Either one of two things is true:
a. The binding, after setting a value, assumes that is the value.
b. The binding, after setting a value, gets the value again, and uses that instead of what it set, to update the UI.
If the answer is b, then you have nothing else to do. If the answer is a, as suggested by the fact that you’ve already gone to some trouble, then it’s harder.
In this case, rather than trying to trigger a later update as you have, I think an alternative would be to use the validate<Key> mechanism. That is, you write a method named “validateGlobalChannelEnableState:” (with some more parameters, you can look it up in the KVC documentation, or I think Xcode will autocomplete it for you if you start typing the method name at the top level of your .m file).

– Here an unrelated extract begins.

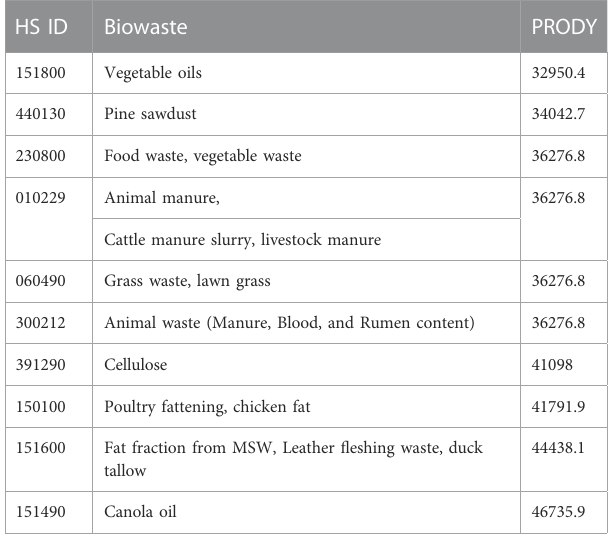
TABLE 3 High-Income Potential (HIP).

Such methods are intended to detect errors in user input, but they have the useful ability to return alternative (corrected) values that replace the user-entered value in the UI, without actually generating an error. Since bindings use KVC, they support validate<Key> automatically, and this may be the simplest way to restrict your user “input” to on and off.
A warning: validate<Key> is a bit awkward to use, because it doesn’t have any automatic translation between scalar and object values like other KVC accessors do. So, for a checkbox, remember that the incoming/outgoing values will be NSNumber objects with a BOOL value.